Cold. Gray. Going over music for the Christmas show, realizing that there are two pieces I have never, ever, even once in my life, looked at. Perhaps on a day I missed? The rest of the story is that both those pieces are bad– one unnecessary, one idiotic. I have insufficient pull on the committee to stop the inclusion of pieces that “fit” but which are nevertheless awful. Why do we spend time singing trash? That is my constant– though sometimes muffled– cry. 


 

December 3, 2025

Cold. S and A and I have a lunch full of reminiscences. One’s periods of productive solitude stretch until one forgets what society is. 


Sam

 December 2, 2025

As I dragged the trash to the curb yesterday, a man biked past me on Lakeshore. He stopped, turned toward me, and said, “Professor!” That almost unbelievable coincidence is how Sam came back into my life after eight years. We were planning to see each other the next day (today) anyway, but he was riding past a house he forgot was mine at exactly the right moment. Over tea we caught up a little. He is not having the life I’d imagined, the life he intended the last time we spoke, but rather the life of disappointments and compromises that turns out to be the lot of nearly all. I had no idea he fled DC and is living in LA with his father. As we spoke, I realized that his extreme and enduring handsomeness– reasserted each time I look at him–is the reason I have a hard time imagining anything for him but success. It is shallow of me to expect that beauty shields one from heartache, but that is what I do expect until I work consciously toward a more informed perspective. In any case, for me the hours were a delight, a delight renewed this morning when we met for coffee at the Rowan cafĂ© on Haywood Road. My dilemma is trying to know if I am a friend or a mentor. I last knew him as a student, and must work my way into a new relationship. It is comfortable to be with him. I tell him things I don’t recall telling anybody else. All this gets renewed tomorrow when we have lunch with A. 

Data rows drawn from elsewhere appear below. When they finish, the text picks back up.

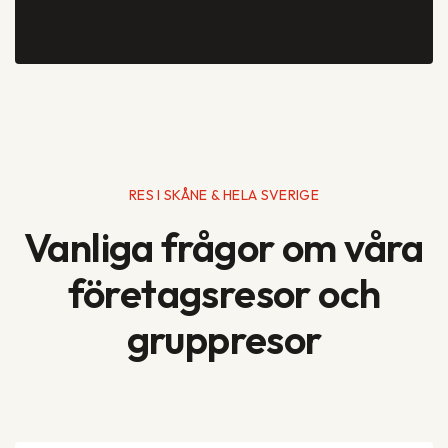
RES I SKÅNE & HELA SVERIGE
Vanliga frågor om våra
företagsresor och
gruppresor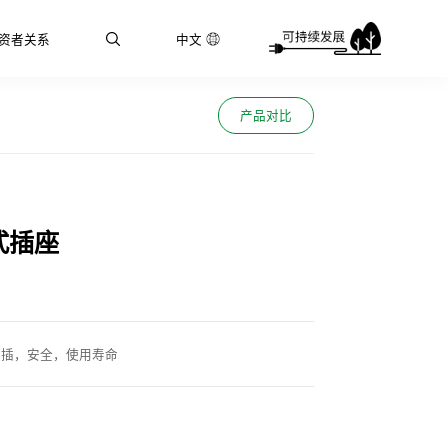
资者关系
中文
产品对比
式插座
拔插，安全，使用寿命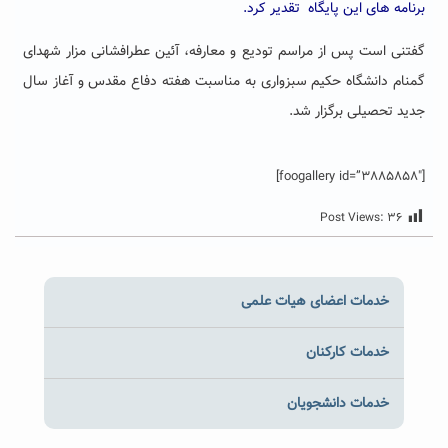
برنامه های این پایگاه تقدیر کرد.
گفتنی است پس از مراسم تودیع و معارفه، آئین عطرافشانی مزار شهدای
گمنام دانشگاه حکیم سبزواری به مناسبت هفته دفاع مقدس و آغاز سال
جدید تحصیلی برگزار شد.
[foogallery id=”3885858″]
Post Views:
۳۶
خدمات اعضای هیات علمی
خدمات کارکنان
خدمات دانشجویان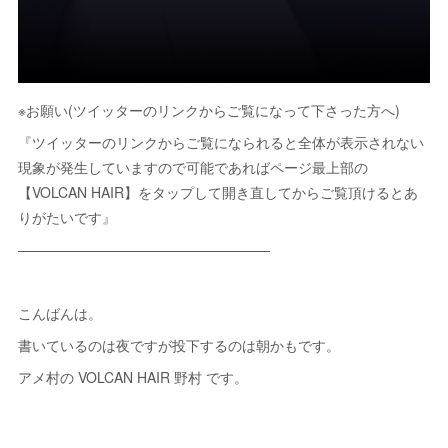
※お願い(ツイッターのリンクからご覧になって下さった方へ)
『ツイッターのリンクからご覧になられると全体が表示されない
現象が発生していますので可能であればページ最上部の
【VOLCAN HAIR】をタップして開き直してからご覧頂けるとあ
りがたいです』
——————————————————
こんばんは。
書いているのは夜ですが投下するのは朝かもです。
アメ村の VOLCAN HAIR 野村 です。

The freezing time begins, when I stagger through the house clutching a blanket and wondering where all the drafts come from.



December 1, 2025

Huge revision of Jason. The revision appeared to me in a dream. It sounds suspicious to say, but there we are– 

 

November 29, 2025

Tom Stoppard is dead. Philippe Sly on You Tube.

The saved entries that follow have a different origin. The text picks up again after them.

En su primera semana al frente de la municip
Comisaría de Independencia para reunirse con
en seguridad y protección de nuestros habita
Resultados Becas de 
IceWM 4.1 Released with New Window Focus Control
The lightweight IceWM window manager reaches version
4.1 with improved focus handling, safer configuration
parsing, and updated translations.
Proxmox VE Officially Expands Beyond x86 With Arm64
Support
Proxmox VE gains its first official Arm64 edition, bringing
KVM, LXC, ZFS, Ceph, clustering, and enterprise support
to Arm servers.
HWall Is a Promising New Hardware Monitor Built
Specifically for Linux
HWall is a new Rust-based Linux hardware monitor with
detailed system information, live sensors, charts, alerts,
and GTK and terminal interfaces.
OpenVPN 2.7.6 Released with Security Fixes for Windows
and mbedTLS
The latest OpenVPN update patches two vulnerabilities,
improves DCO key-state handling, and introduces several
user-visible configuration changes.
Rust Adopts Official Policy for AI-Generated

I catch myself watching the headlights in the street, hoping one of the cars will pull into my drive, hoping for something to happen. 

Now the Spanish Madness on You Tube. 

I go almost completely unobserved. I am a shock to myself when I see me in the security cameras.

I thought everything necessary would come to me. 

How many nights, Creator Spirit— ?



November 28, 2025

Most tiny spider hangs on an invisible thread from the lampshade. What does he eat? Can there be anything smaller than he is? I stay my distance. If I come too close my breath sway his lifeline like a hurricane. 

Ordered cedar planters much too large for me to move, much less assemble. Dragged them to the tool shed by opening the crates and moving them piece by piece.